A tiny tweak to the smallest one here (the filter/indexOf solution), namely creating an index of the values in one of the arrays using a JavaScript object, will reduce it from O(N*M) to "probably" linear time. source1 source2
function intersect(a, b) {
var aa = {};
a.forEach(function(v) { aa[v]=1; });
return b.filter(function(v) { return v in aa; });
}
This isn't the very simplest solution (it's more code than filter+indexOf), nor is it the very fastest (probably slower by a constant factor than intersect_safe()), but seems like a pretty good balance. It is on the very simple side, while providing good performance, and it doesn't require pre-sorted inputs.

For arrays containing only strings or numbers you can do something with sorting, as per some of the other answers. For the general case of arrays of arbitrary objects I don't think you can avoid doing it the long way. The following will give you the intersection of any number of arrays provided as parameters to arrayIntersection:
var arrayContains = Array.prototype.indexOf ?
function(arr, val) {
return arr.indexOf(val) > -1;
} :
function(arr, val) {
var i = arr.length;
while (i--) {
if (arr[i] === val) {
return true;
}
}
return false;
};
function arrayIntersection() {
var val, arrayCount, firstArray, i, j, intersection = [], missing;
var arrays = Array.prototype.slice.call(arguments); // Convert arguments into a real array
// Search for common values
firstArray = arrays.pop();
if (firstArray) {
j = firstArray.length;
arrayCount = arrays.length;
while (j--) {
val = firstArray[j];
missing = false;
// Check val is present in each remaining array
i = arrayCount;
while (!missing && i--) {
if ( !arrayContains(arrays[i], val) ) {
missing = true;
}
}
if (!missing) {
intersection.push(val);
}
}
}
return intersection;
}
arrayIntersection( [1, 2, 3, "a"], [1, "a", 2], ["a", 1] ); // Gives [1, "a"];

Simplest, fastest O(n) and shortest way:
function intersection (a, b) {
const setA = new Set(a);
return b.filter(value => setA.has(value));
}
console.log(intersection([1,2,3], [2,3,4,5]))
#nbarbosa has almost the same answer but he cast both arrays to Set and then back to array.

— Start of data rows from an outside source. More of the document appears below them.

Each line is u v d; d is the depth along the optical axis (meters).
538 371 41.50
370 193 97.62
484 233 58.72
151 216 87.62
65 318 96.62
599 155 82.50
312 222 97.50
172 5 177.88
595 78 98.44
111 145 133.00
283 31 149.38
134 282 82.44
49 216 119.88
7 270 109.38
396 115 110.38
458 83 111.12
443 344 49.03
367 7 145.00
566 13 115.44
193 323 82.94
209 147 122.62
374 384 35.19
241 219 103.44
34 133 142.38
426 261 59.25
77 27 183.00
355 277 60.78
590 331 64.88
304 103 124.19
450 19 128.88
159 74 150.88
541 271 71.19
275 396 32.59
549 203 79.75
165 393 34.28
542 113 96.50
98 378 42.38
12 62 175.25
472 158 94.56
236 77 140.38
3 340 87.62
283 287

There is no need for any extra casting.

Another indexed approach able to process any number of arrays at once:
// Calculate intersection of multiple array or object values.
function intersect (arrList) {
var arrLength = Object.keys(arrList).length;
// (Also accepts regular objects as input)
var index = {};
for (var i in arrList) {
for (var j in arrList[i]) {
var v = arrList[i][j];
if (index[v] === undefined) index[v] = 0;
index[v]++;
};
};
var retv = [];
for (var i in index) {
if (index[i] == arrLength) retv.push(i);
};
return retv;
};
It works only for values that can be evaluated as strings and you should pass them as an array like:
intersect ([arr1, arr2, arr3...]);
...but it transparently accepts objects as parameter or as any of the elements to be intersected (always returning array of common values). Examples:
intersect ({foo: [1, 2, 3, 4], bar: {a: 2, j:4}}); // [2, 4]
intersect ([{x: "hello", y: "world"}, ["hello", "user"]]); // ["hello"]
EDIT: I just noticed that this is, in a way, slightly buggy.
That is: I coded it thinking that input arrays cannot itself contain repetitions (as provided example doesn't).
But if input arrays happen to contain repetitions, that would produce wrong results. Example (using below implementation):
intersect ([[1, 3, 4, 6, 3], [1, 8, 99]]);
// Expected: [ '1' ]
// Actual: [ '1', '3' ]
Fortunately this is easy to fix by simply adding second level indexing. That is:
Change:
if (index[v] === undefined) index[v] = 0;
index[v]++;
by:
if (index[v] === undefined) index[v] = {};
index[v][i] = true; // Mark as present in i input.
...and:
if (index[i] == arrLength) retv.push(i);
by:
if (Object.keys(index[i]).length == arrLength) retv.push(i);
Complete example:
// Calculate intersection of multiple array or object values.
function intersect (arrList) {
var arrLength = Object.keys(arrList).length;
// (Also accepts regular objects as input)
var index = {};
for (var i in arrList) {
for (var j in arrList[i]) {
var v = arrList[i][j];
if (index[v] === undefined) index[v] = {};
index[v][i] = true; // Mark as present in i input.
};
};
var retv = [];
for (var i in index) {
if (Object.keys(index[i]).length == arrLength) retv.push(i);
};
return retv;
};
intersect ([[1, 3, 4, 6, 3], [1, 8, 99]]); // [ '1' ]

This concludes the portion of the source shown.